→ Consignes
1. Selon le texte sur les îles Chagos, combien de personnes habitaient les trois îles peuplées de l'archipel ?
2. Résumez en deux phrases le texte sur les îles Chagos.
3. Poursuivez le texte sur les îles Chagos après sa dernière phrase.

→ Texte source
····················

En 1965, alors que Maurice était en pourparlers avec Londres pour son indépendance, le gouvernement travailliste britannique de l’époque exigea de garder les îles Chagos en échange de l’indépendance mauricienne, effective en 1968. Le projet était la construction d’une base militaire, pour laquelle il fallait faire place nette. Or, trois des 55 îles de l’archipel étaient habitées par quelque 2 000 habitants, décrits alors par le Foreign Office comme « quelques Tarzan et Vendredi ». C’était en réalité des descendants d’esclaves, déportés d’Afrique par les colons pour extraire le coprah des cocotiers, restés sur place à la fin de l’esclavage et vivant des ressources locales.
À la fin des années 1960, la Grande-Bretagne commença à expulser en secret les Chagossiens : ceux qui s’absentaient de l’archipel ne pouvaient plus y retourner, ou encore les importations de provisions se raréfiaient. En 1973, ceux qui demeuraient encore sur place furent sommés de partir avec quelques effets personnels, laissant derrière eux leur habitation, leurs meubles ou leurs animaux domestiques, brûlés par les autorités. Ils furent déportés vers les Seychelles et surtout vers l’île Maurice, où quarante-cinq ans plus tard, ils vivent encore avec leurs descendants, souvent dans la pauvreté, voire dans des bidonvilles.

····················

→ Données fournies
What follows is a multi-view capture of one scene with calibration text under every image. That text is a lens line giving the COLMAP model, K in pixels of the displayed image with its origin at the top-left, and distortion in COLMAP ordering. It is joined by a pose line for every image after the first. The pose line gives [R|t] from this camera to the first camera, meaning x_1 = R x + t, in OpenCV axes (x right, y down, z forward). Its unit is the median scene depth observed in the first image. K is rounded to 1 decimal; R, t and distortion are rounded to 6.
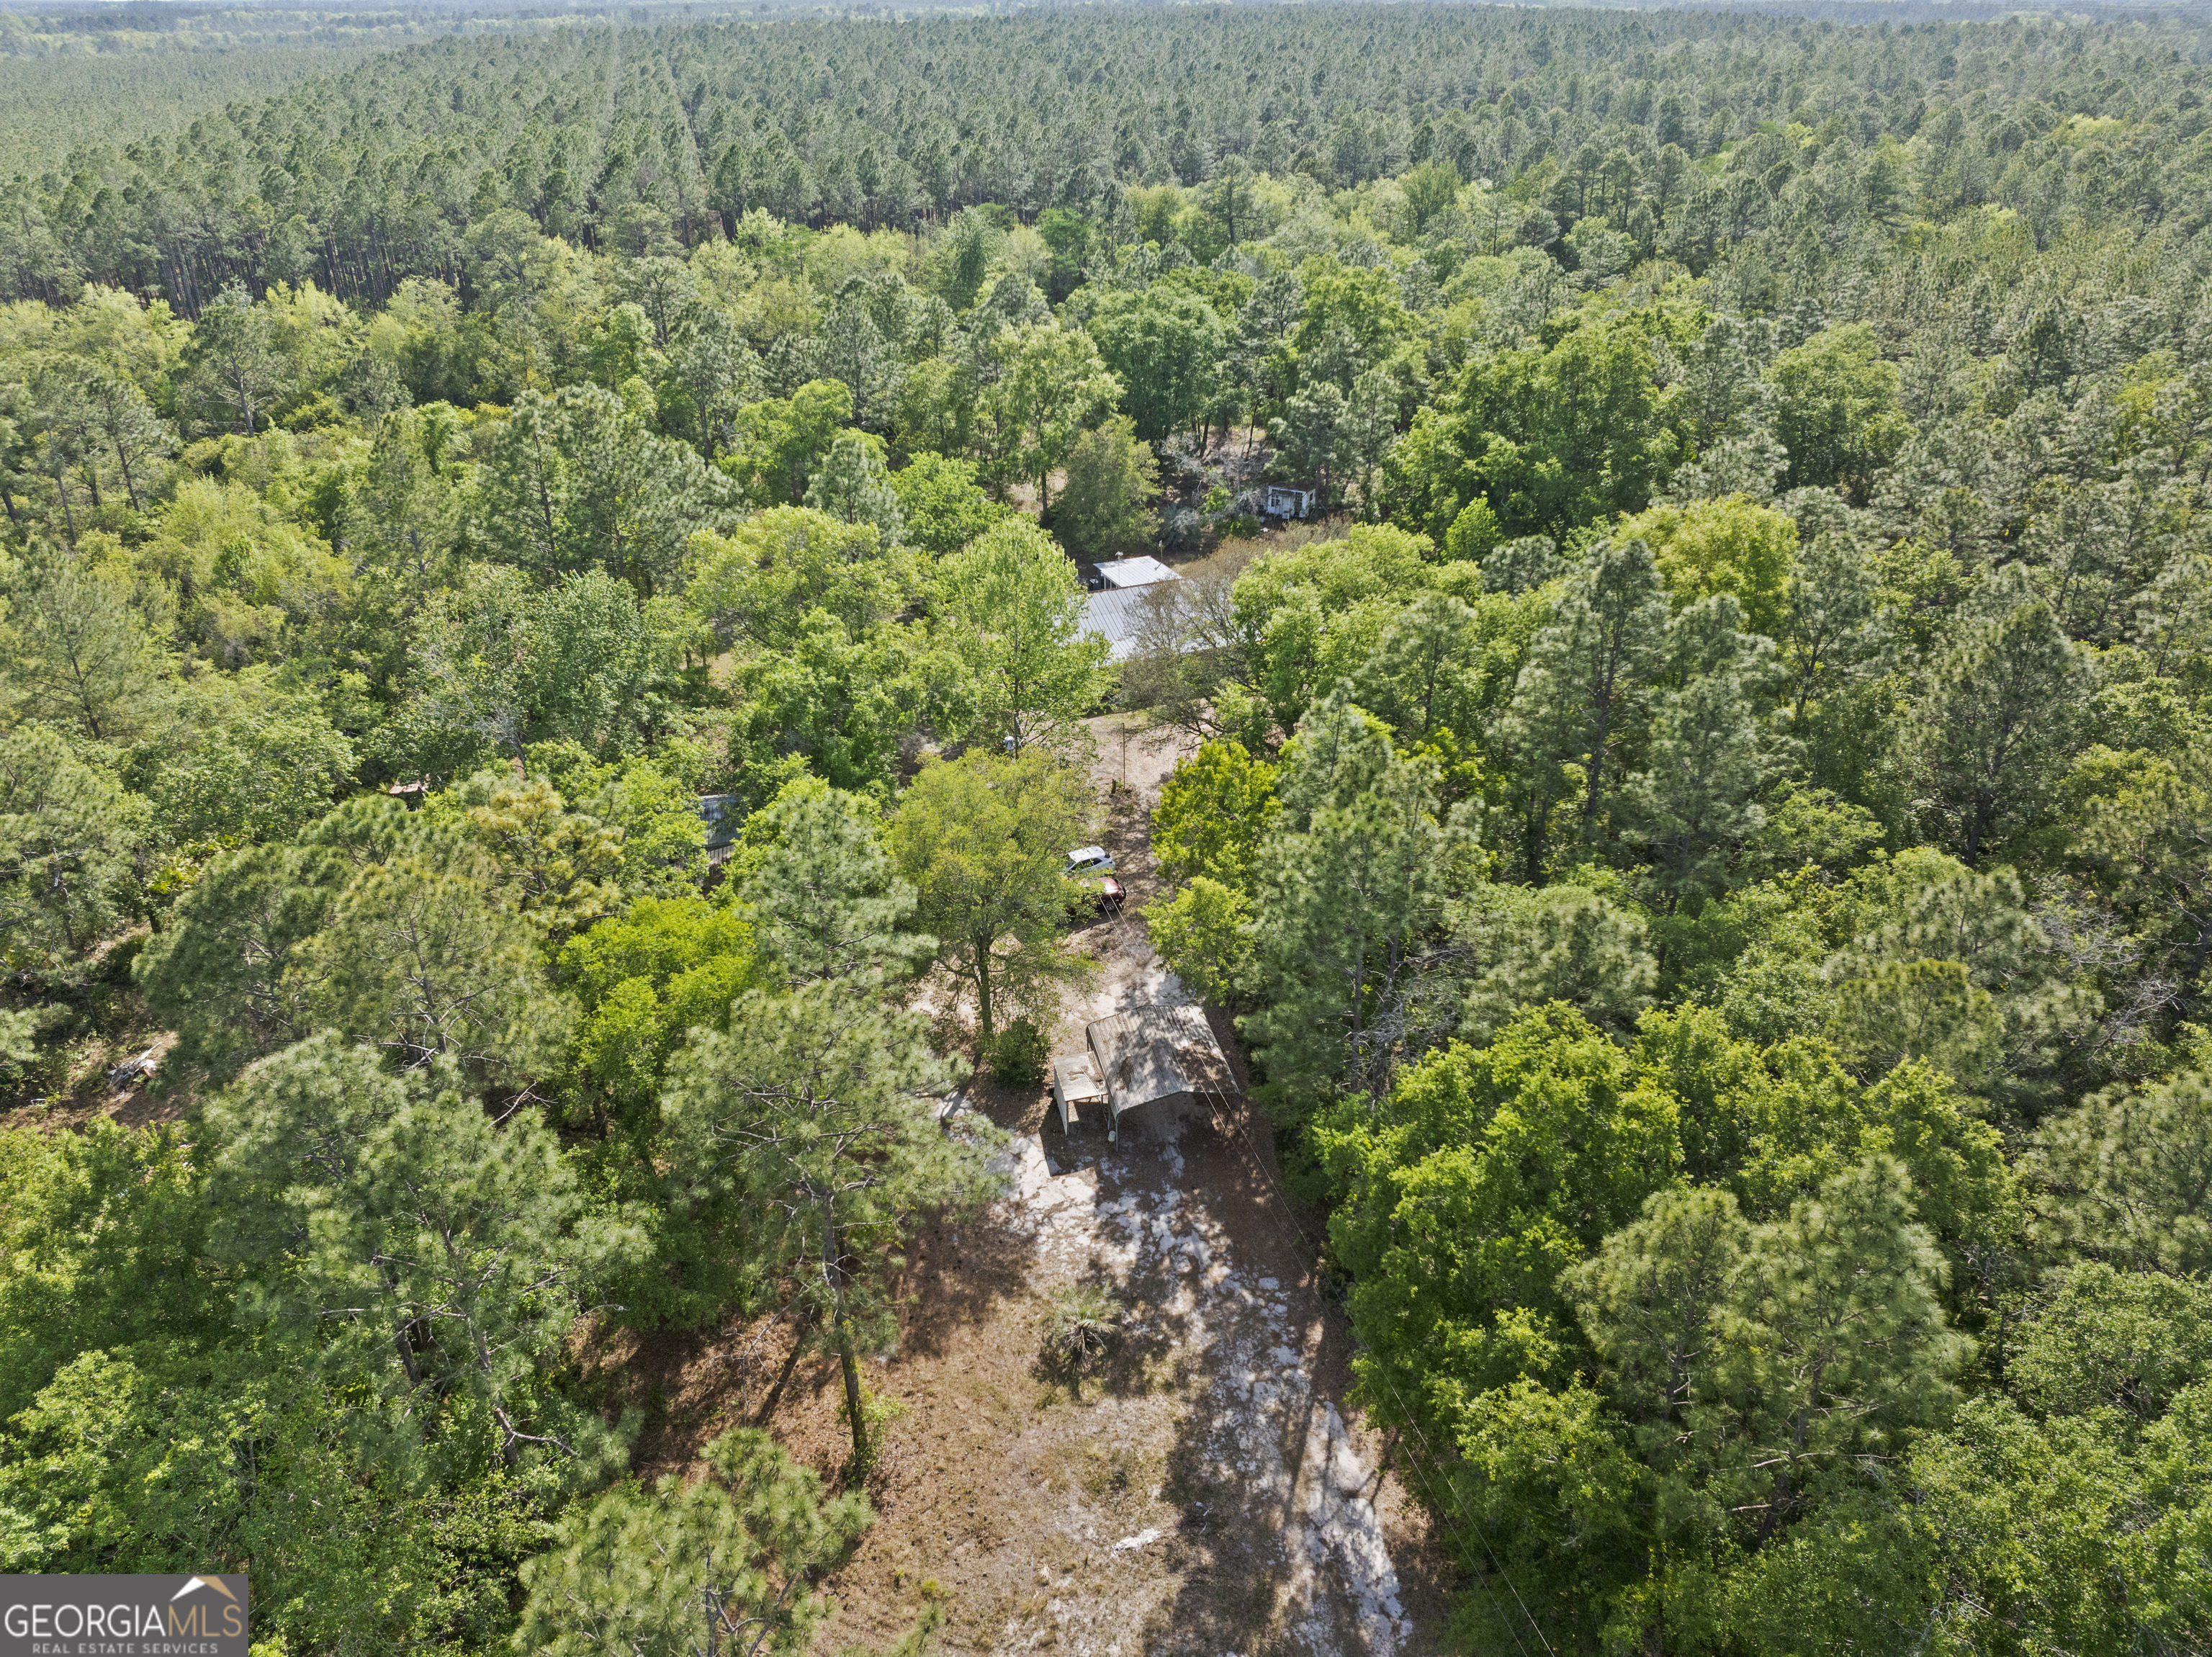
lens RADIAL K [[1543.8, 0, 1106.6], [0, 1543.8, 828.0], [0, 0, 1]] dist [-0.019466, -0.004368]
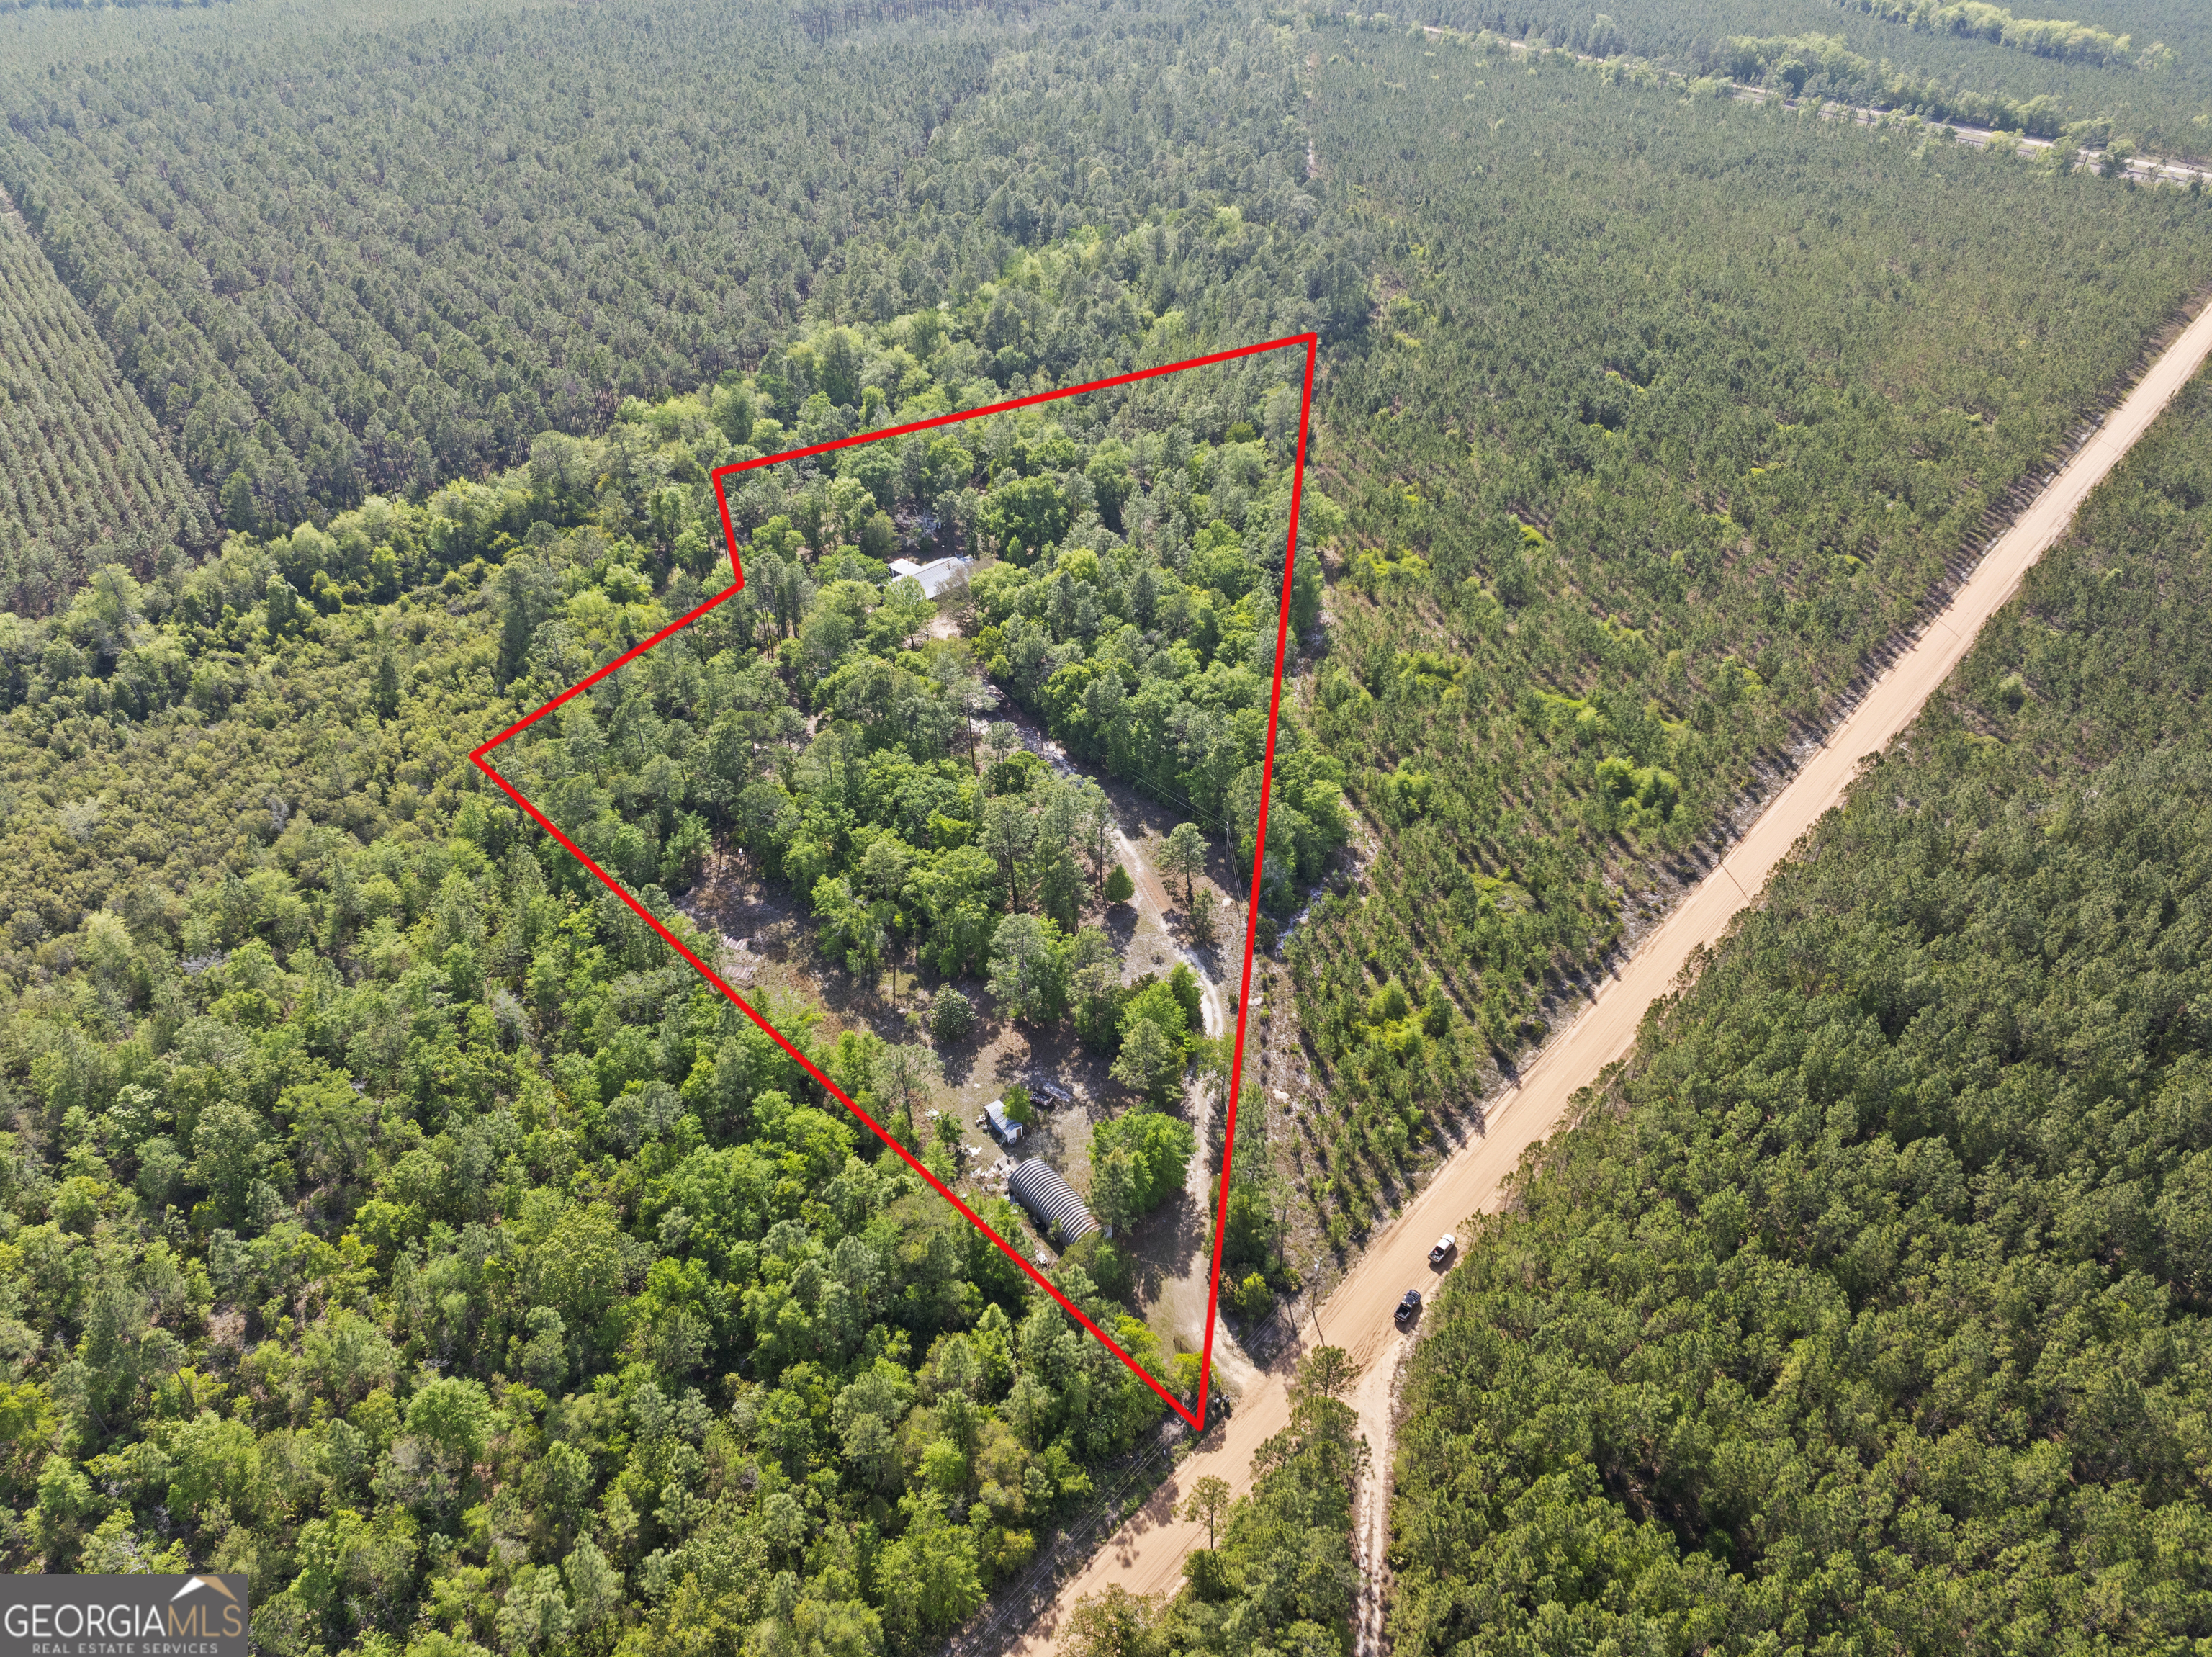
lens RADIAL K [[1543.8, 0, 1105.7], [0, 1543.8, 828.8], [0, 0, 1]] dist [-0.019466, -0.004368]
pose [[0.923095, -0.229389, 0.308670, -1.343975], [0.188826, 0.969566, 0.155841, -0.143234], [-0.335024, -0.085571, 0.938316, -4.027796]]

····················

→ Réponses proposées
1. Quelque 2 000 habitants.

2. En 1965, le gouvernement britannique exigea de garder les îles Chagos en échange de l'indépendance de Maurice afin d'y construire une base militaire, alors que quelque 2 000 descendants d'esclaves y vivaient. Expulsés en secret dès la fin des années 1960 puis sommés de partir en 1973, les Chagossiens furent déportés vers les Seychelles et surtout vers Maurice, où ils vivent encore avec leurs descendants, souvent dans la pauvreté.

3.
Après cette sinistre opération, le Royaume-Uni concéda aux États-Unis la plus grande île de l’archipel, Diego Garcia, pour la construction d’une gigantesque base militaire. Celle-ci est aujourd’hui la plus grande base américaine en dehors des États-Unis. C’est de là que partaient nombre des avions qui bombardèrent l’Afghanistan en 2001 puis l’Irak en 2003. L’île fut aussi utilisée par la CIA comme centre d’interrogatoires et de torture de prisonniers capturés en Afghanistan.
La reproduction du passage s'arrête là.